### Problem details
Drawing on the passage about Rwanda and Darfur, explain in one to three sentences why Senator Paul Simon's remark is called a powerful statement.
-- Provided text follows --
Though it is not an easy movie to view.
The
questions that are raised in that movie, the questions that are
always raised in these events, are: How could we let that happen?
Where was the rest of the world? Why didn’t someone do something?
I bring
this up this morning because of a recent article I read in
Sojourners magazine, about what is going on in Darfur.
“It
came from the late Senator Paul Simon. After reflecting on the
genocide in Rwanda, he said: "If every member of the House and
Senate had received 100 letters from people back home saying we have
to do something about Rwanda, when the crisis was first developing,
then I think the response would have been different."
That's a
powerful statement. It means that we had the power to stop the
genocide in Rwanda, but that too many of us chose not to act. It
also means that we have the power now to stop the genocide in Darfur
if we do choose to act.”
Sojourners
is trying to gather 1 million signatures on postcards to be sent to
President Bush.
-- Provided text concluded --
-- Record excerpts follows --
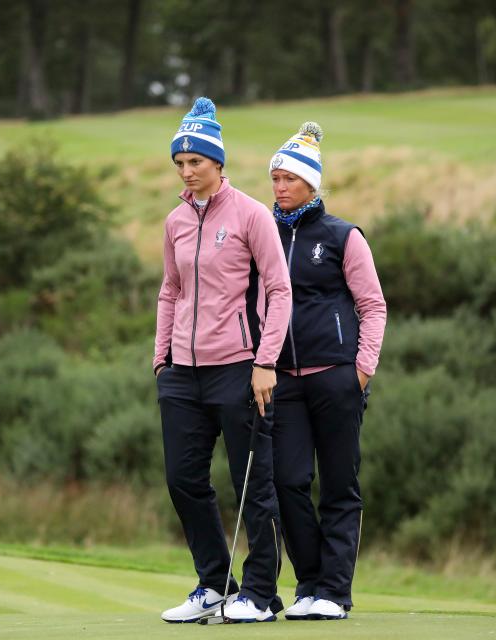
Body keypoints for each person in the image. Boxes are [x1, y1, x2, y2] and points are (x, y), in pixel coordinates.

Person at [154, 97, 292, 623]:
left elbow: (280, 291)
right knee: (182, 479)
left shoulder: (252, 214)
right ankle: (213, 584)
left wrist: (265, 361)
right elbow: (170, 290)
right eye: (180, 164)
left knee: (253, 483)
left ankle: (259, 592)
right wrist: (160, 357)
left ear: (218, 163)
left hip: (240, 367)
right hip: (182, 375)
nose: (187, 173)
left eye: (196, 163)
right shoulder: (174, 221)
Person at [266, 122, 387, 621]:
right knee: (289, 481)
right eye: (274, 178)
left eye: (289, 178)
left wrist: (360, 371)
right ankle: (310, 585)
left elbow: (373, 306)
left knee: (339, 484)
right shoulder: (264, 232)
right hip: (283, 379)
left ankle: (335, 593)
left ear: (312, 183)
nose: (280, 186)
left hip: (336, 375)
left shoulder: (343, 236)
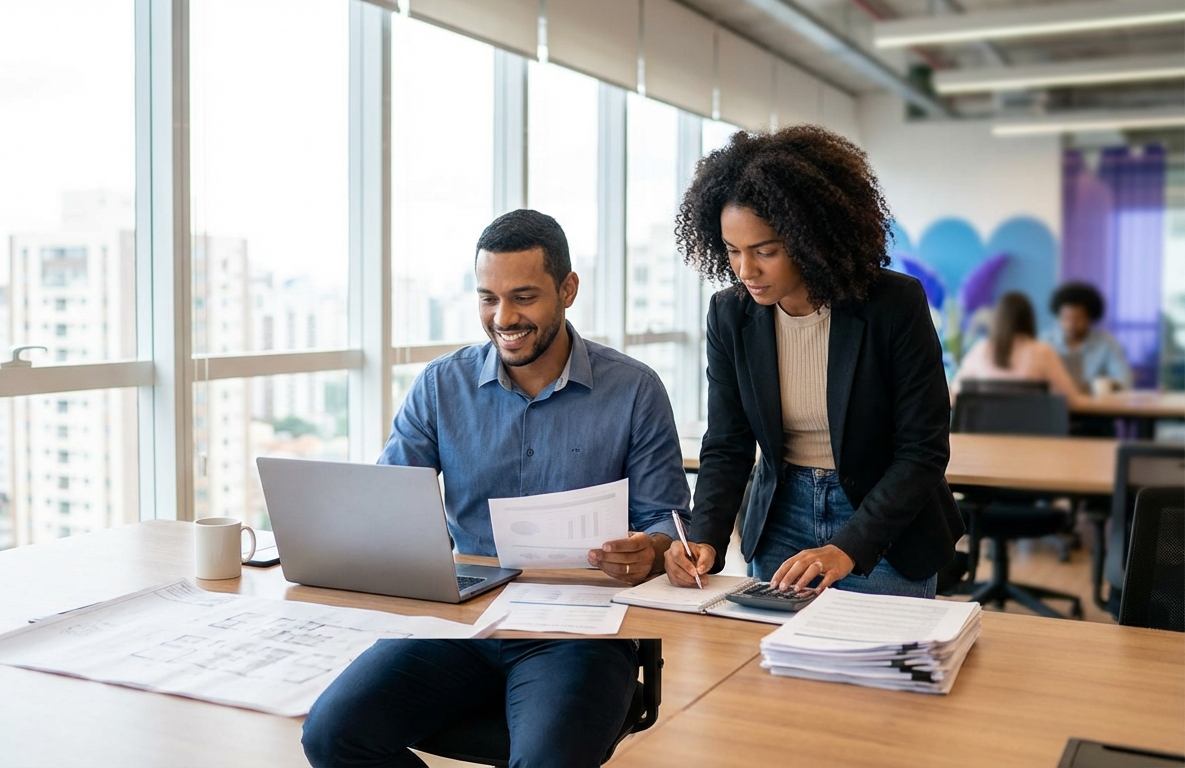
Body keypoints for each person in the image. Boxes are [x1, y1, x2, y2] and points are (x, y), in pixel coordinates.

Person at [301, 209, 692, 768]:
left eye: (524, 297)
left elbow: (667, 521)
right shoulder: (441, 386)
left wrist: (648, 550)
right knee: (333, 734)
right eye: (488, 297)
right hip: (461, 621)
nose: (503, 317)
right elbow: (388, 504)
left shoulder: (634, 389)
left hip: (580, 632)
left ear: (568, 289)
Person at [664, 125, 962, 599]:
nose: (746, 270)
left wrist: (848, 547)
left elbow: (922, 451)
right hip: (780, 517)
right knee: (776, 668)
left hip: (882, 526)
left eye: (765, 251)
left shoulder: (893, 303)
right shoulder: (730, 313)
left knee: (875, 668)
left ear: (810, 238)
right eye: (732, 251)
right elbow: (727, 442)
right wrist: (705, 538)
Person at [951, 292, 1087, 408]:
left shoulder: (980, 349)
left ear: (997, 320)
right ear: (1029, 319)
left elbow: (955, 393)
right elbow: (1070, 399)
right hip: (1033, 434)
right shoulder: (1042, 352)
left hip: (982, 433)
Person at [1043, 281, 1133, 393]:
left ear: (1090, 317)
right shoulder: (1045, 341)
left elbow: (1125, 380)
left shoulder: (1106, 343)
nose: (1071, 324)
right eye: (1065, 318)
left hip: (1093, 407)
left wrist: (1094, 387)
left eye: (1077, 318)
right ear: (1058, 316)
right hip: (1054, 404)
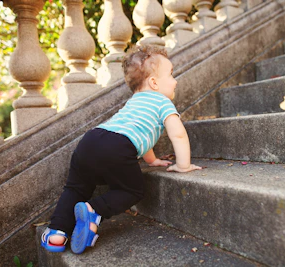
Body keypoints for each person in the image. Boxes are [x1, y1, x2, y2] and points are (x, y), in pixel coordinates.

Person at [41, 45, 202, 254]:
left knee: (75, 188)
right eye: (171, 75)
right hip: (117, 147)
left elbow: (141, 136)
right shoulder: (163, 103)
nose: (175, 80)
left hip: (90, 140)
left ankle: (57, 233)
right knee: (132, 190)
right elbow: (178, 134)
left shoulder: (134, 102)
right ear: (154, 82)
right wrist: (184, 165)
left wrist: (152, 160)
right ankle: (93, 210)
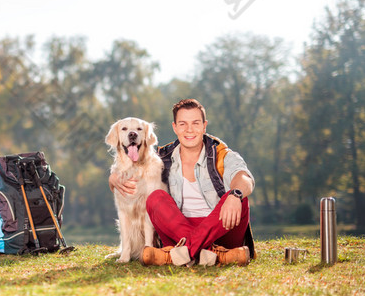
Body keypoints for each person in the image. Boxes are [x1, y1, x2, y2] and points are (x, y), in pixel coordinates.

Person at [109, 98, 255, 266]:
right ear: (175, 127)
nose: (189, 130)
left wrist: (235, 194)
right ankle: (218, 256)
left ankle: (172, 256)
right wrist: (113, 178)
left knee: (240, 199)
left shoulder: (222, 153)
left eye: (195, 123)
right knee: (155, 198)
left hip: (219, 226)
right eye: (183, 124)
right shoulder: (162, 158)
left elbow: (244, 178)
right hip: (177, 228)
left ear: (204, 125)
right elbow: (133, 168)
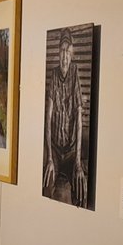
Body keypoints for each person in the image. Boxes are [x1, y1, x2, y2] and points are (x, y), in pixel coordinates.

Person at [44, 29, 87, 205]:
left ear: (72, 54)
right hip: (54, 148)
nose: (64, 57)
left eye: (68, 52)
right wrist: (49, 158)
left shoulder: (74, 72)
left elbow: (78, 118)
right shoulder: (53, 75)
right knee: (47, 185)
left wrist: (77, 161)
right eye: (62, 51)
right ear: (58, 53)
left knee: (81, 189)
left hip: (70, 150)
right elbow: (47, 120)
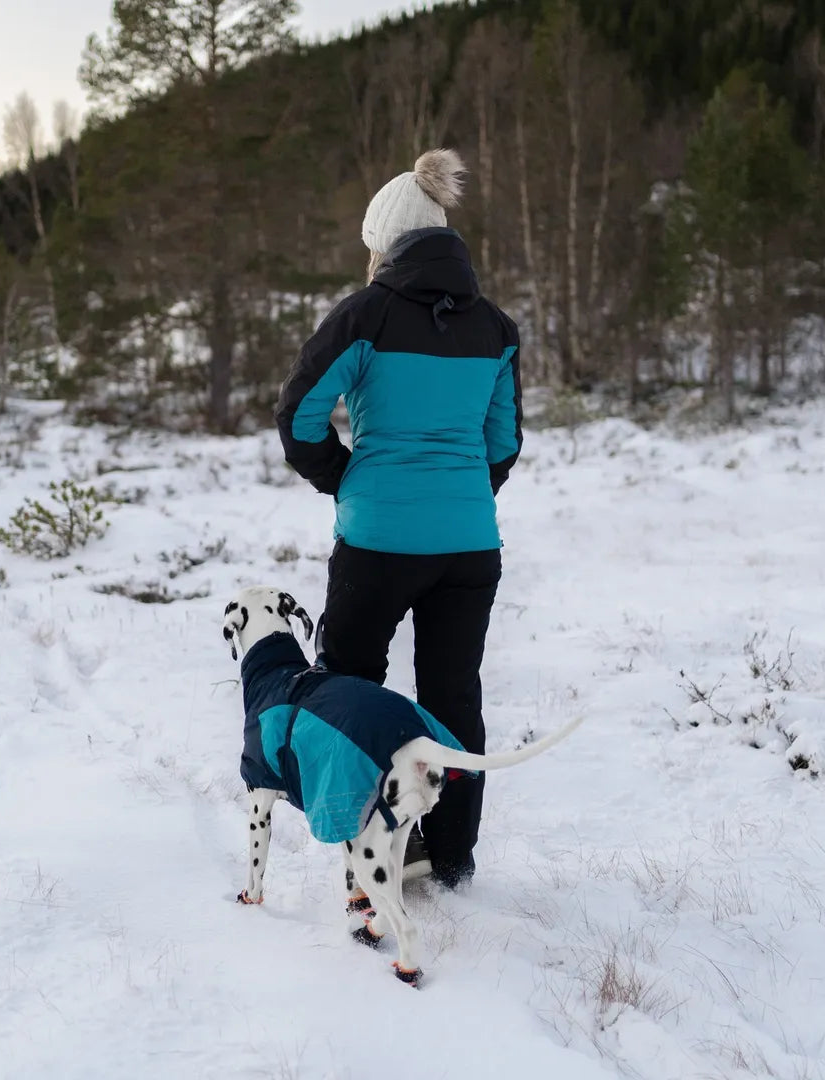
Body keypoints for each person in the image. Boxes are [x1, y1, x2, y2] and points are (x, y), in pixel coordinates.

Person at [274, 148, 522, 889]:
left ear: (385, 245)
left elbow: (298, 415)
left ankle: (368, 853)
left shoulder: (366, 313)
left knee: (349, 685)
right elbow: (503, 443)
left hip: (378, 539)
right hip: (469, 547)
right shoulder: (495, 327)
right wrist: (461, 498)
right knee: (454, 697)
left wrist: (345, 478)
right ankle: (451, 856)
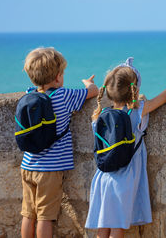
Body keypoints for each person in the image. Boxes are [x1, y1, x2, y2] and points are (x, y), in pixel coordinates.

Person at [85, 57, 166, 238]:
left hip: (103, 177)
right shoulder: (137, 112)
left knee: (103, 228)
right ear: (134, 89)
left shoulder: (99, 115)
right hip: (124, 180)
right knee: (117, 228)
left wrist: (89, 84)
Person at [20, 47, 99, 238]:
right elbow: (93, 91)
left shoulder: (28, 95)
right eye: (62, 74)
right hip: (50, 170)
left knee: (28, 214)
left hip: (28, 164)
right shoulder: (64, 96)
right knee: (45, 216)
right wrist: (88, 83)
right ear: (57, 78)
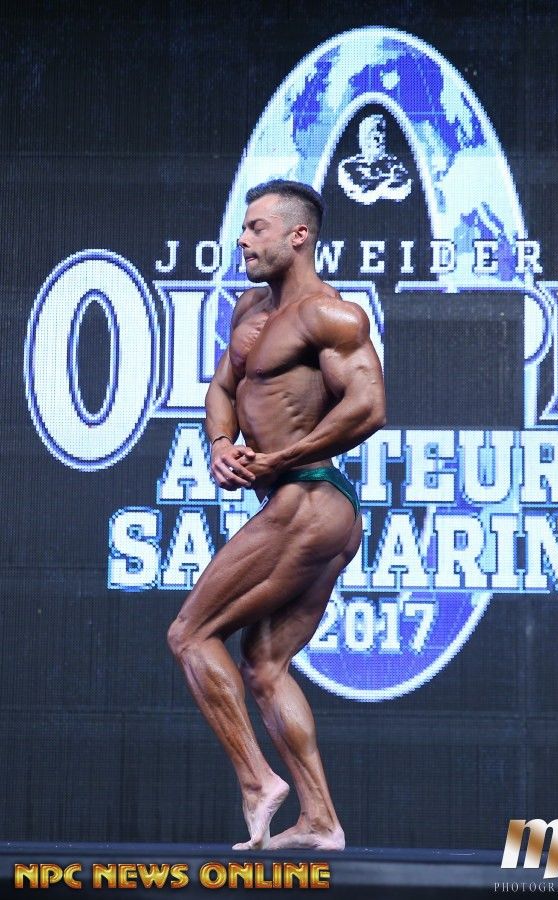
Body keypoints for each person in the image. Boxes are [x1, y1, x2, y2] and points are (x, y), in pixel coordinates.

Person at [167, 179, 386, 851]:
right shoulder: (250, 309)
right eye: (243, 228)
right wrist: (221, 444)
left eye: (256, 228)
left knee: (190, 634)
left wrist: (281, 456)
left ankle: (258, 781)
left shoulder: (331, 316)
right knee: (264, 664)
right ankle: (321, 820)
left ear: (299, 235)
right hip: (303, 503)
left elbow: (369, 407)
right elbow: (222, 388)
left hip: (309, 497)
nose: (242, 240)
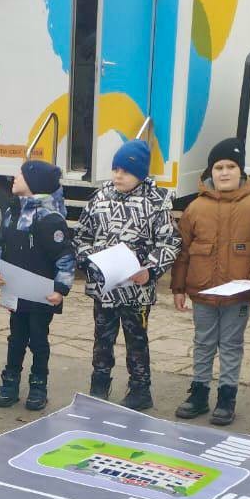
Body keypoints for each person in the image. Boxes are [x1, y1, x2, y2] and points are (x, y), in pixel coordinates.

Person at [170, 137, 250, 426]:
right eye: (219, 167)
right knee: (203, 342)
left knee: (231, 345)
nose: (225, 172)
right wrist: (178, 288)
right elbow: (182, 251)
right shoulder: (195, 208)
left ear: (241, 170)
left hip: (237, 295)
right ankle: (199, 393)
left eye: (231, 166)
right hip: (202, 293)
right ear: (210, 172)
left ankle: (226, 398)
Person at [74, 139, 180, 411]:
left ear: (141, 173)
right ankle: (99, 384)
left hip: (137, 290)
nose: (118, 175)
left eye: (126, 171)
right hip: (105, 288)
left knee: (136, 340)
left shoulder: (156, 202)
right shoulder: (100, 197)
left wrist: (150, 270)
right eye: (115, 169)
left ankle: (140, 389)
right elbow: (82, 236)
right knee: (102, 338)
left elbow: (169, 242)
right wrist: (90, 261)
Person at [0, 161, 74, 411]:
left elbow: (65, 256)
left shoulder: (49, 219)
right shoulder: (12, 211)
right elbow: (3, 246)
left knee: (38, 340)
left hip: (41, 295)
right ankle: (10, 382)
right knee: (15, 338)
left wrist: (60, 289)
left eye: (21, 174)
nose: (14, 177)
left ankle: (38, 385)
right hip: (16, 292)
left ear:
-- Record excerpts concluded --
### Solution to this exercise
Simon's remark is called powerful because it means we had the power to stop the genocide in Rwanda, but too many of us chose not to act. It also means we have the power now to stop the genocide in Darfur if we choose to act.